In hoger beroep betoogde het college dat de rechtbank had miskend dat er geen gerechtvaardigd vertrouwen was gewekt. De Raad van State oordeelde dat voor een geslaagd beroep op het vertrouwensbeginsel concrete toezeggingen van een bevoegd persoon vereist zijn. De Raad bevestigde dat het college de overeenkomst met [wederpartij] correct had nageleefd en dat er geen aanleiding was voor de raad om de procedure voor vrijstelling te starten. De Raad van State verklaarde het hoger beroep gegrond, maar bevestigde de uitspraak van de rechtbank, met verbetering van de gronden. Er werd geen proceskostenveroordeling opgelegd.

Uitspraak

201300470/1/A1.
Datum uitspraak: 16 oktober 2013
AFDELING
BESTUURSRECHTSPRAAK
Uitspraak op het hoger beroep van:
het college van burgemeester en wethouders van Wormerland,
appellant,
tegen de uitspraak van de rechtbank Haarlem van 3 december 2012 in zaak nr. 11-4988 in het geding tussen:
[wederpartij], gevestigd te [plaats],
en
het college.
Procesverloop
Bij besluit van 12 april 2011 heeft het college geweigerd aan [wederpartij] bouwvergunning eerste fase te verlenen voor het oprichten van een gebouw (hotel met restaurant en conferentiezalen) op het perceel [locatie] te Wijdewormer.
Bij besluit van 9 augustus 2011 heeft het college het door [wederpartij] daartegen gemaakte bezwaar ongegrond verklaard.
Bij uitspraak van 3 december 2012 heeft de rechtbank het door [wederpartij] daartegen ingestelde beroep gegrond verklaard en het besluit van 9 augustus 2011 vernietigd. Deze uitspraak is aangehecht.
Tegen deze uitspraak heeft het college hoger beroep ingesteld.

_ _ _

Wat je moet doen.
1. Typ het stuk uit het paginafragment van "In hoger beroep" tot en met "201300470/1/A1." letterlijk over.
2. Op welke datum weigerde het college volgens het paginafragment de bouwvergunning eerste fase te verlenen?
Baseer je alleen op het paginafragment.

Aangeleverd materiaal.
_ _ _

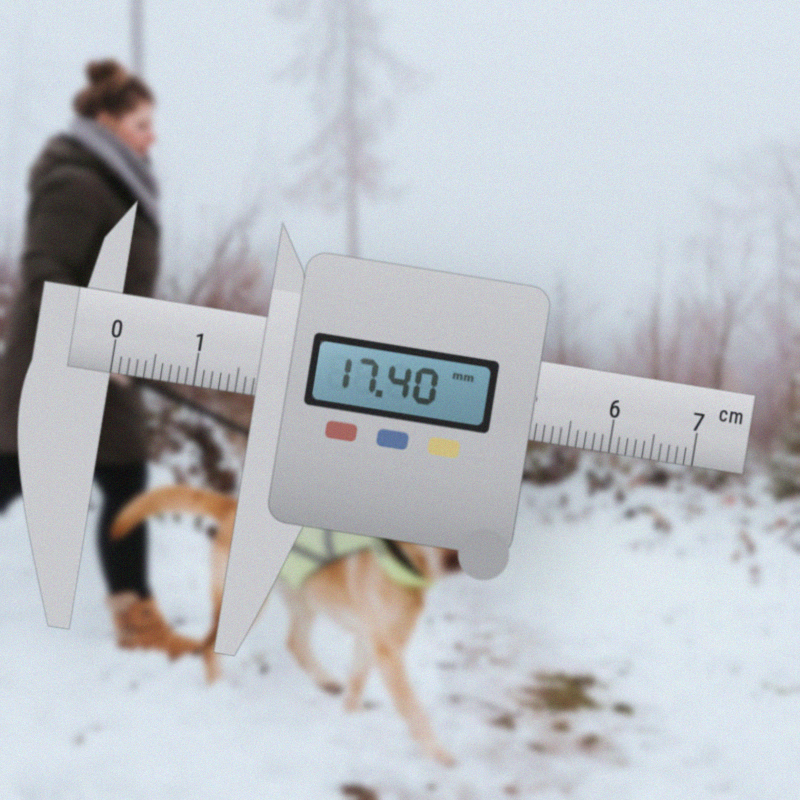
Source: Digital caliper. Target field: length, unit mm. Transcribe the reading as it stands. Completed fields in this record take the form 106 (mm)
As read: 17.40 (mm)
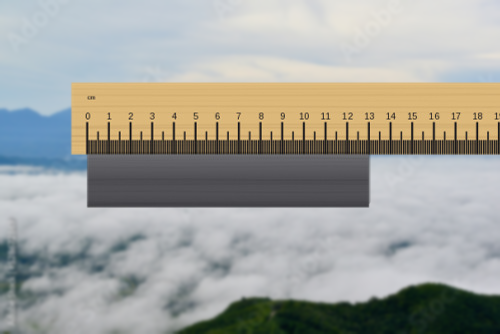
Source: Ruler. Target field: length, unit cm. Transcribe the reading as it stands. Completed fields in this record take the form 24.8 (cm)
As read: 13 (cm)
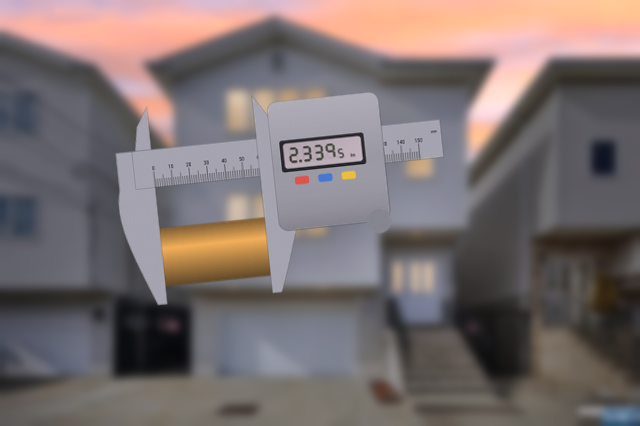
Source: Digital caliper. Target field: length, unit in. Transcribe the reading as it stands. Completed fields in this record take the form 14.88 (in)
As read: 2.3395 (in)
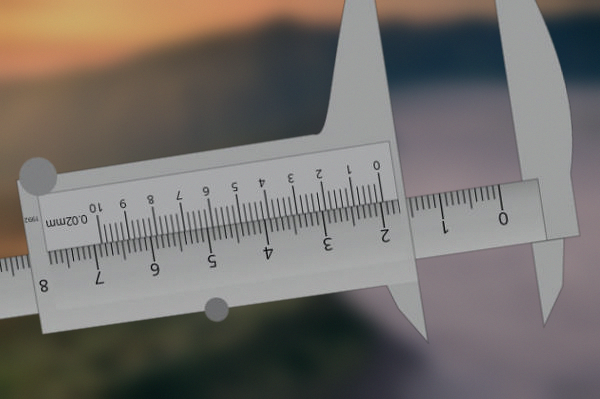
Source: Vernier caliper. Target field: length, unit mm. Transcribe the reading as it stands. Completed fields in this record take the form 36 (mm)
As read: 19.6 (mm)
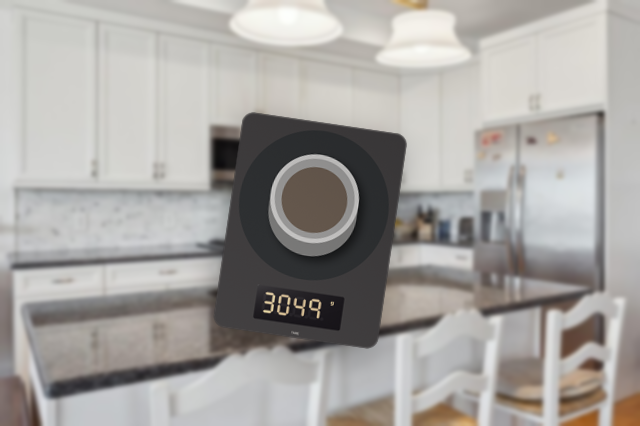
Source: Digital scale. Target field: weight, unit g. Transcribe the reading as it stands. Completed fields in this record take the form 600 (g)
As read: 3049 (g)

_ _ _

De antwoorden.
1.
In hoger beroep betoogde het college dat de rechtbank had miskend dat er geen gerechtvaardigd vertrouwen was gewekt. De Raad van State oordeelde dat voor een geslaagd beroep op het vertrouwensbeginsel concrete toezeggingen van een bevoegd persoon vereist zijn. De Raad bevestigde dat het college de overeenkomst met [wederpartij] correct had nageleefd en dat er geen aanleiding was voor de raad om de procedure voor vrijstelling te starten. De Raad van State verklaarde het hoger beroep gegrond, maar bevestigde de uitspraak van de rechtbank, met verbetering van de gronden. Er werd geen proceskostenveroordeling opgelegd.

Uitspraak

201300470/1/A1.

2. Op 12 april 2011.